Erendiz Atasü

Four more short story collections were published up to 1995, when her first and acclaimed novel Dağın Öteki Yüzü (The Other Side of the Mountain)—outwardly a family history—in which she discusses the endeavour and the attainments of the Republican revolution, as well as its shortcomings from the standpoints of women, appeared.

Critic Yıldız Ecevit[1] claims that Erendiz Atasü constructs her novels on dichotomies; and declares The Other Side of the Mountain to be an esthetization of Kemalism; whereas Çimen Günay[2] points out that it is a feminist interpretation of the foundation of the Turkish republic.

Tom Holland,[3] writing on the English translation, finds the novel "profoundly Turkish and yet also so creatively aware of European literary models" and claims that "it shows Turkey's soul".

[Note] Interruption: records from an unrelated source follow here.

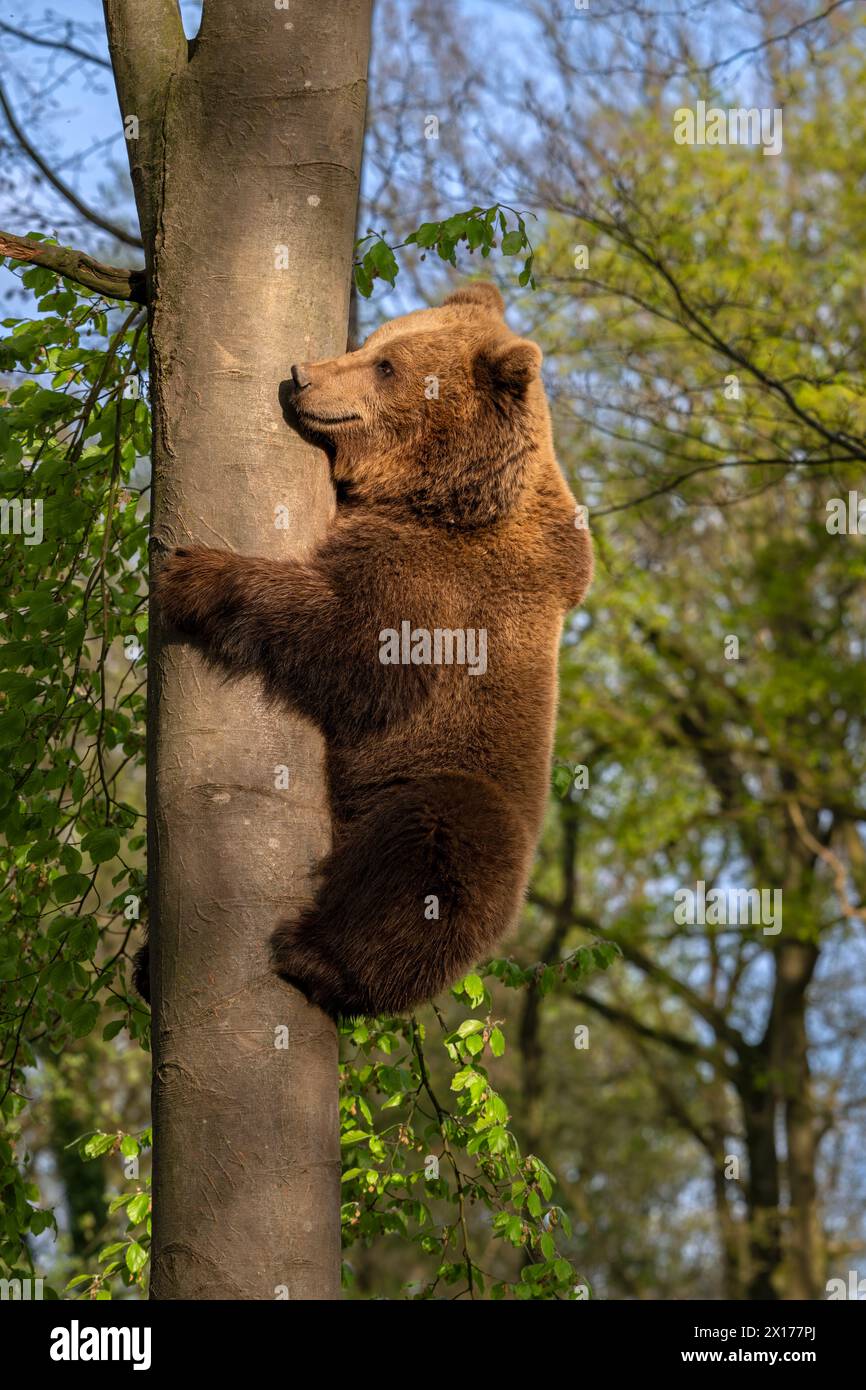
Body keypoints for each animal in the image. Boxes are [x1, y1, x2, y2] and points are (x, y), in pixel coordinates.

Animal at [148, 282, 592, 1020]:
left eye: (387, 366)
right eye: (372, 341)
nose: (302, 375)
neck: (443, 497)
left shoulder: (448, 584)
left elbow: (360, 646)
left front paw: (196, 573)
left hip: (450, 790)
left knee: (435, 854)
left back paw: (318, 957)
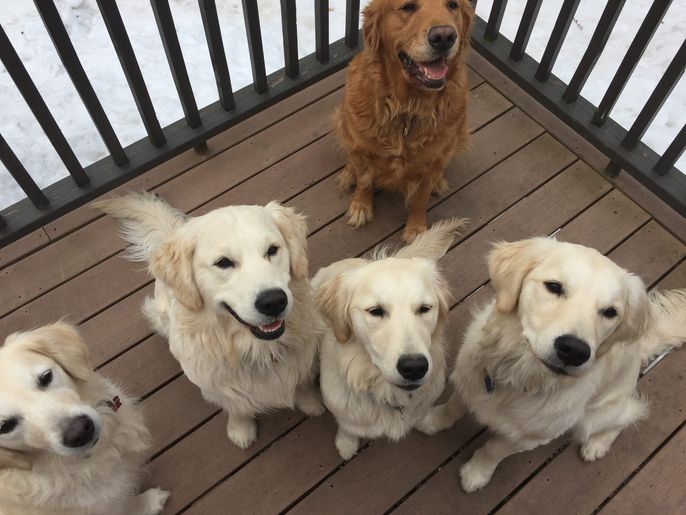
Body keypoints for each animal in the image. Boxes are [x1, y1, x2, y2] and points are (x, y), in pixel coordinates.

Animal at [94, 193, 324, 449]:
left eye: (272, 250)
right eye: (223, 262)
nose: (274, 301)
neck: (256, 350)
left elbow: (301, 381)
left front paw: (310, 401)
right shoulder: (215, 387)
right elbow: (236, 406)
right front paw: (240, 429)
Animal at [313, 217, 466, 459]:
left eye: (424, 308)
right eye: (375, 311)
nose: (414, 367)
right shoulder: (341, 407)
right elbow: (347, 426)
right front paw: (346, 443)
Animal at [335, 0, 474, 242]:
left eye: (453, 5)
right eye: (408, 7)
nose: (444, 37)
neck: (408, 108)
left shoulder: (431, 163)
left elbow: (421, 197)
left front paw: (416, 228)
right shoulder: (362, 150)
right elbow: (364, 181)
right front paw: (361, 206)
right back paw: (348, 172)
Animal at [422, 238, 686, 492]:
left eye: (611, 312)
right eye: (554, 286)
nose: (575, 351)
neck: (519, 375)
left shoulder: (528, 437)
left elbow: (493, 449)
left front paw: (476, 473)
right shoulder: (469, 380)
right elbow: (453, 407)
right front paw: (433, 421)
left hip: (594, 416)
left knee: (627, 415)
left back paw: (597, 445)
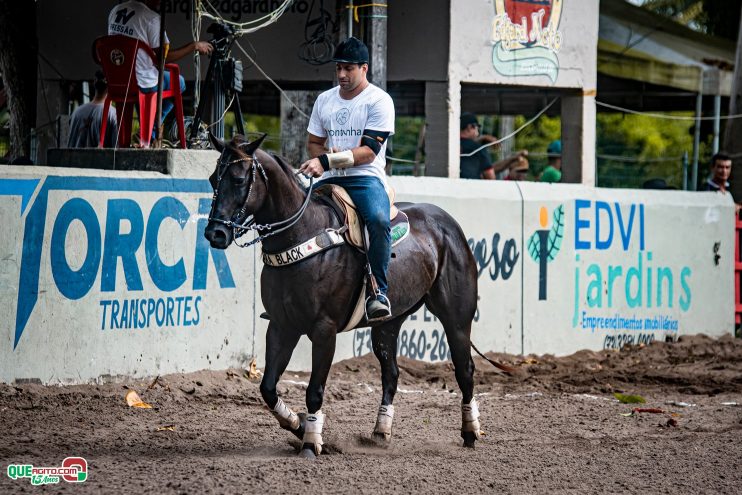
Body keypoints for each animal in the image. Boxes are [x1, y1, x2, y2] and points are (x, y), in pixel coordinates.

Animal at [203, 135, 482, 458]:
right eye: (213, 179)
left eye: (238, 179)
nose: (215, 233)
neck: (302, 234)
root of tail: (448, 224)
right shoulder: (281, 326)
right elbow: (268, 387)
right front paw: (298, 425)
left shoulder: (324, 329)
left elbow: (314, 390)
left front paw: (311, 442)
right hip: (387, 324)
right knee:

Critic Ayşegül Yüksel[9] agrees in a way with the concept of dichotomies, but she is more precise and claims that Erendiz Atasü creates literature from the tension between contradictions; and that in her work an impartial scientific observation merges with a strong vein of emotion and empathy; and that the writer feels free in resorting to whatever literary tools she finds becoming her themes.

Mine Özyurt[10] interperates Atasü's work as female novels of awakening based on the discovery of the hidden self, opposing the male bildungsroman where the protagonist merely acquires life experience.